U.S. Pat. No. 3,385,780 to I-Ming Feng discloses a thin, porous electrode consisting of a thin layer of a polytetrafluoroethylene pressed against a thin layer of polytetrafluoroethylene containing finely divided platinized carbon, the platinum being present in amounts of 1.2 to 0.1 mg/cm2 in the electrically conductive face of the thin electrode, viz., the side containing the platinized carbon, i.e., the active layer. A thermally decomposable filler material can be used, or the filler can be a material capable of being leached out by either a strong base or an acid. U.S. Pat. No. 3,385,780 also mentions a single unit electrode involving finely divided carbon in mixture with PTFE.

U.S. Pat. No. 4,135,995 to Cletus N. Welch is directed to a cathode having a hydrophilic portion formed of a solid intercalation compound of fluorine and carbon of the emperical formula CFx, where x ranges from about 0.25 to 1 and preferably ranges from about 0.25 to 0.7. The intercalation compounds of carbon and fluorine are referred to as hydrophilic, fluorinated graphites and graphite fluorides characterized by an infrared spectrum showing an absorption band at 1220 cm-1. A layer of hydrophobic material such as polyperfluoroethylene (polytetrafluoroethylene) can be utilized in a hydrophobic portion of the same layer or it can be utilized in the form of a different layer which can be associated with a current carrier layer. The Welch cathode may be utilized as an air (oxygen) cathode.

# Set exercise 1:
Give the dataset entries as a JSON list of strings, one string per row, beginning with the first row and going on through the row that contains "41: 18:01 -> 18:06", skipping blank lines.

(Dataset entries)

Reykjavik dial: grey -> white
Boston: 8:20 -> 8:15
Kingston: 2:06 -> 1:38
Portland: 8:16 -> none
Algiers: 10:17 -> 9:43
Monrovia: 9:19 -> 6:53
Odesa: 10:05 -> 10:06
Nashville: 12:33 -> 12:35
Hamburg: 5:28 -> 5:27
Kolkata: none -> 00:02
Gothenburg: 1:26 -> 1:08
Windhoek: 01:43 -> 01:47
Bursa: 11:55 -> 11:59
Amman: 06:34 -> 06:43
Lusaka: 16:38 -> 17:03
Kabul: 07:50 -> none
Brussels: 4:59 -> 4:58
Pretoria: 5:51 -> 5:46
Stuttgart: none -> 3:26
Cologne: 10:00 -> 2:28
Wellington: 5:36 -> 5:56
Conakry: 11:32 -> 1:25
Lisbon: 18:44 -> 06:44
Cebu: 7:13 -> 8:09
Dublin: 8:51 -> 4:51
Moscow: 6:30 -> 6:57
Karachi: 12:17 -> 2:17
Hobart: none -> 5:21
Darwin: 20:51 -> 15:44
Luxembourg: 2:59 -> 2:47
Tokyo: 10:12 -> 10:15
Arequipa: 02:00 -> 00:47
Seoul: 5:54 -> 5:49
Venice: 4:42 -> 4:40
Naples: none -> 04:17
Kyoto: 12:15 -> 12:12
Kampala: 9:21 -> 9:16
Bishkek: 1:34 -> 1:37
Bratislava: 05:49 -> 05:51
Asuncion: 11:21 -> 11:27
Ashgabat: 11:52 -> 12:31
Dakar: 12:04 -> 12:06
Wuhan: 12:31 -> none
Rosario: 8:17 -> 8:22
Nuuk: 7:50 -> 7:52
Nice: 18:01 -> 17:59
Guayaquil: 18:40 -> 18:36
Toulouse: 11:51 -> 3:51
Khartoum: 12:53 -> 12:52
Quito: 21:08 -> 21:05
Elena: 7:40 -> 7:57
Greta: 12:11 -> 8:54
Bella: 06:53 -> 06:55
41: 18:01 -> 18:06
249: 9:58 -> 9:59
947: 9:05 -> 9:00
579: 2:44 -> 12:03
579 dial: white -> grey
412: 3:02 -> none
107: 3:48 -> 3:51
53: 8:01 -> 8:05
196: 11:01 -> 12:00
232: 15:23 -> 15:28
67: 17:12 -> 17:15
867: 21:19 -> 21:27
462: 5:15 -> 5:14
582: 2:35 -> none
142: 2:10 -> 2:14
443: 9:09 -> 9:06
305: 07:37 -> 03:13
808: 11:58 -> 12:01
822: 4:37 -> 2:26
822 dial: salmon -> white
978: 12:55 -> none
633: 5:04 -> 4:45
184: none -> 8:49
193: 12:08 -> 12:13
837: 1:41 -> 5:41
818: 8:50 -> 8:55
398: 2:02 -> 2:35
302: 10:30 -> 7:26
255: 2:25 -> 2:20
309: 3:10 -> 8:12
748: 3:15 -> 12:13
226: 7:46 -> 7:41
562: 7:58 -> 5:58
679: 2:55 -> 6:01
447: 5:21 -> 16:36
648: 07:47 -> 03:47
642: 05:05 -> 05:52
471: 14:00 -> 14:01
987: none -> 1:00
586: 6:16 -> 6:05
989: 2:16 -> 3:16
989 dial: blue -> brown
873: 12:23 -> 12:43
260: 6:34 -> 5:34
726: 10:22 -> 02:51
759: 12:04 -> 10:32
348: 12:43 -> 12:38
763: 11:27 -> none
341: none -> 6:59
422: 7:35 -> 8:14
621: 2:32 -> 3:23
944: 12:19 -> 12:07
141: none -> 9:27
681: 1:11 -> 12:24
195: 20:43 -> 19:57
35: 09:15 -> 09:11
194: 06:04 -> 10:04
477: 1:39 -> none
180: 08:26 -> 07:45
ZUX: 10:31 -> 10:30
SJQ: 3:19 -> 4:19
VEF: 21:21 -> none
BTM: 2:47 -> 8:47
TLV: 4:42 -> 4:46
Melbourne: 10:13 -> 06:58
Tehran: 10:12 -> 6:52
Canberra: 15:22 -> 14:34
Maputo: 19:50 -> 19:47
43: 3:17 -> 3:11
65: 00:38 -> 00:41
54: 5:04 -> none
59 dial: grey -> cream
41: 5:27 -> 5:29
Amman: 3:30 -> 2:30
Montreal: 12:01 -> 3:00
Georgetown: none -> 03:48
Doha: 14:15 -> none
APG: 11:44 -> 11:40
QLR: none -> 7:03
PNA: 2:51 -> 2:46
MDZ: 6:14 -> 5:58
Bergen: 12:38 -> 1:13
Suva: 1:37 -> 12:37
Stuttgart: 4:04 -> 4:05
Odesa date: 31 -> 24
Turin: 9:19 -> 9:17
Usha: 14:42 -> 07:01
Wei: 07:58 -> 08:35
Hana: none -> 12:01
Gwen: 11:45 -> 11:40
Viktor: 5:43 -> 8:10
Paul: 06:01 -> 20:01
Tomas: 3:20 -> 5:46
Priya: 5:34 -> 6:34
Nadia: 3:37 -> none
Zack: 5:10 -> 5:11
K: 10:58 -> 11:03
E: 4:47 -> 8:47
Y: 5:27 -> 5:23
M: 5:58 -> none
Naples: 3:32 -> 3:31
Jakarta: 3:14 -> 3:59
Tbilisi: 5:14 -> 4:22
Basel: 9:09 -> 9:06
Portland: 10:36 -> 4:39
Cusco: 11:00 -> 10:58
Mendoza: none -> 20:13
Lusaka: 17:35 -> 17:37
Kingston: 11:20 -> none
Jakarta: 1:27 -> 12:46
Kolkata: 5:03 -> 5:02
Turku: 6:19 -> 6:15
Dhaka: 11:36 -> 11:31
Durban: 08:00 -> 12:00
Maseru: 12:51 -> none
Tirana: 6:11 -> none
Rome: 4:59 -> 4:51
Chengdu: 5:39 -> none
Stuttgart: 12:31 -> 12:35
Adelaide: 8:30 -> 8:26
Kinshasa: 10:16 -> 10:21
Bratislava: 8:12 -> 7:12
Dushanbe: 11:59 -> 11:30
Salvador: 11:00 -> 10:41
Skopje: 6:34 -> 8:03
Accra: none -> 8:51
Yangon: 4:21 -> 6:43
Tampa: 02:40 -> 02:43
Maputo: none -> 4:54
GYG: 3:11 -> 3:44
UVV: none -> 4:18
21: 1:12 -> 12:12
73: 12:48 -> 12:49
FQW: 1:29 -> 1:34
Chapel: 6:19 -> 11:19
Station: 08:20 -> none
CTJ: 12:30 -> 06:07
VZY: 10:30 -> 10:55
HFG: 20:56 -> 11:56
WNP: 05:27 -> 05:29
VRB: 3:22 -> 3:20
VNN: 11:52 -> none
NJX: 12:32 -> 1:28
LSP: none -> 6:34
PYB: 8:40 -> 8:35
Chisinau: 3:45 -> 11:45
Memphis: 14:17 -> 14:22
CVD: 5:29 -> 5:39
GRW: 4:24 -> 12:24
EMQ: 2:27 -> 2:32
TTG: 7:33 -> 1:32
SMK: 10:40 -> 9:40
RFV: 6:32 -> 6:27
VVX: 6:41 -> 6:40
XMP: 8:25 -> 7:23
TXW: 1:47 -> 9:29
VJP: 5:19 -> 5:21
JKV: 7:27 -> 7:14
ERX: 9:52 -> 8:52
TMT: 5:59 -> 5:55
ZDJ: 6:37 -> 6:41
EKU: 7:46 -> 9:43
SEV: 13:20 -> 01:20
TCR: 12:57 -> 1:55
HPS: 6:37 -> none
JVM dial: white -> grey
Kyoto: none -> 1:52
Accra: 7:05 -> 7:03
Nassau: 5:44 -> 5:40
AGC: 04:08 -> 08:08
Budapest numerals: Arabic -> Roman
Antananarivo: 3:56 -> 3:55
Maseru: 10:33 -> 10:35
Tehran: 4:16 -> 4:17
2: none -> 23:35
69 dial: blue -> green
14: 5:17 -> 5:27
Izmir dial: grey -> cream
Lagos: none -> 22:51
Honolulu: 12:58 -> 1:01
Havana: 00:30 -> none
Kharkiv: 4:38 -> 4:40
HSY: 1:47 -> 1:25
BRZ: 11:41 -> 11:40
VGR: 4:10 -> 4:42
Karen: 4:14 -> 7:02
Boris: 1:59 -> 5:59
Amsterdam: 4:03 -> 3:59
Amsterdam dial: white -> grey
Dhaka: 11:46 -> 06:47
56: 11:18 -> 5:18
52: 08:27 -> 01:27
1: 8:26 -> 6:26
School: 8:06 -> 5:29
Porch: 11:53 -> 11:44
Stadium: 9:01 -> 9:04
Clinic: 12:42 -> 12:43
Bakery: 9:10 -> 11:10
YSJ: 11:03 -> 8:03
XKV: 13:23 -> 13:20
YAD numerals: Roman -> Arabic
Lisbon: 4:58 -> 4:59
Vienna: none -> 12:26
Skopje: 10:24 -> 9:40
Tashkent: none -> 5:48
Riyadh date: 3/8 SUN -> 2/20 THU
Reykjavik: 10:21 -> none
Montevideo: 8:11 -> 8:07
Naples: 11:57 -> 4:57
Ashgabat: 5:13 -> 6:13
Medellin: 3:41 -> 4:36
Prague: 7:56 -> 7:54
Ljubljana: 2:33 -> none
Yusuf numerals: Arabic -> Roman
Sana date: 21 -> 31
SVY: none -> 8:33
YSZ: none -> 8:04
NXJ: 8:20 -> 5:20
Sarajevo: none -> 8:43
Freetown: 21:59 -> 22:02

# Set exercise 2:
Take the passage on patented electrodes further, starting where it stops.

# Written answer 1:
[
  "Reykjavik dial: grey -> white",
  "Boston: 8:20 -> 8:15",
  "Kingston: 2:06 -> 1:38",
  "Portland: 8:16 -> none",
  "Algiers: 10:17 -> 9:43",
  "Monrovia: 9:19 -> 6:53",
  "Odesa: 10:05 -> 10:06",
  "Nashville: 12:33 -> 12:35",
  "Hamburg: 5:28 -> 5:27",
  "Kolkata: none -> 00:02",
  "Gothenburg: 1:26 -> 1:08",
  "Windhoek: 01:43 -> 01:47",
  "Bursa: 11:55 -> 11:59",
  "Amman: 06:34 -> 06:43",
  "Lusaka: 16:38 -> 17:03",
  "Kabul: 07:50 -> none",
  "Brussels: 4:59 -> 4:58",
  "Pretoria: 5:51 -> 5:46",
  "Stuttgart: none -> 3:26",
  "Cologne: 10:00 -> 2:28",
  "Wellington: 5:36 -> 5:56",
  "Conakry: 11:32 -> 1:25",
  "Lisbon: 18:44 -> 06:44",
  "Cebu: 7:13 -> 8:09",
  "Dublin: 8:51 -> 4:51",
  "Moscow: 6:30 -> 6:57",
  "Karachi: 12:17 -> 2:17",
  "Hobart: none -> 5:21",
  "Darwin: 20:51 -> 15:44",
  "Luxembourg: 2:59 -> 2:47",
  "Tokyo: 10:12 -> 10:15",
  "Arequipa: 02:00 -> 00:47",
  "Seoul: 5:54 -> 5:49",
  "Venice: 4:42 -> 4:40",
  "Naples: none -> 04:17",
  "Kyoto: 12:15 -> 12:12",
  "Kampala: 9:21 -> 9:16",
  "Bishkek: 1:34 -> 1:37",
  "Bratislava: 05:49 -> 05:51",
  "Asuncion: 11:21 -> 11:27",
  "Ashgabat: 11:52 -> 12:31",
  "Dakar: 12:04 -> 12:06",
  "Wuhan: 12:31 -> none",
  "Rosario: 8:17 -> 8:22",
  "Nuuk: 7:50 -> 7:52",
  "Nice: 18:01 -> 17:59",
  "Guayaquil: 18:40 -> 18:36",
  "Toulouse: 11:51 -> 3:51",
  "Khartoum: 12:53 -> 12:52",
  "Quito: 21:08 -> 21:05",
  "Elena: 7:40 -> 7:57",
  "Greta: 12:11 -> 8:54",
  "Bella: 06:53 -> 06:55",
  "41: 18:01 -> 18:06"
]

# Written answer 2:
U.S. Pat. No. 3,838,064 to John W. Vogt et al is directed to a process for dust control involving mixing a finely divided fibrillatable polytetrafluoroethylene with a material which characteristically forms a dust to form a dry mixture followed by sufficient working to essentially avoid dusting. Very small concentrations of PTFE, e.g., from about 0.02 to about 3 percent by weight are employed to achieve the dust control. Corresponding U.S. Pat. No. 3,838,092 also to Vogt et al is directed to dustless compositions containing fibrous polytetrafluoroethylene in concentrations of about 0.02 percent to less than 1 percent, e.g., about 0.75 percent by weight of PTFE based on total solids.

An article entitled "On the Effect of Various Active Carbon Catalysts on the Behavior of Carbon Gas-Diffusion Air Electrodes: 1. Alkaline Solutions" by I. Iliev et al appearing in the Journal of Power Sources, 1 (1976/1977) 35, 46, Elseview Sequoia S. A., Lausanne-printed in the Netherlands, at pages 35 to 46 of said Journal describes double-layer, fixed-zone Teflon-bonded carbon electrodes having a gas supplying layer of carbon black "XC" wetproofed with 35 percent Teflon and an active layer consisting of a 30 mg/cm2 mixture of the same wetproof material "XC-35" and active carbon "weight ratio of 1:2.5." These electrodes were sintered at 350 C. under a pressure of 200 kg/cm2 and employed as oxygen (air) cathodes in alkaline test environments.

The publication "Advances in Chemistry Series," copyright 1969, Robert F. Gould, (Editor), American Chemical Society Publications, contains at pages 13 to 23 an article entitled "A Novel Air Electrode" by H. P. Landi et al. The electrode described contains 2 to 8 percent PTFE, is produced without sintering and is composed of graphtic carbon (ACCO Graphite) or metallized graphitic carbon particles blended with a PTFE latex and a thermoplastic molding compound to form an interconnected network which enmeshes the filter particles. This blend is molded into a flat sheet, and the thermoplastic is then extracted.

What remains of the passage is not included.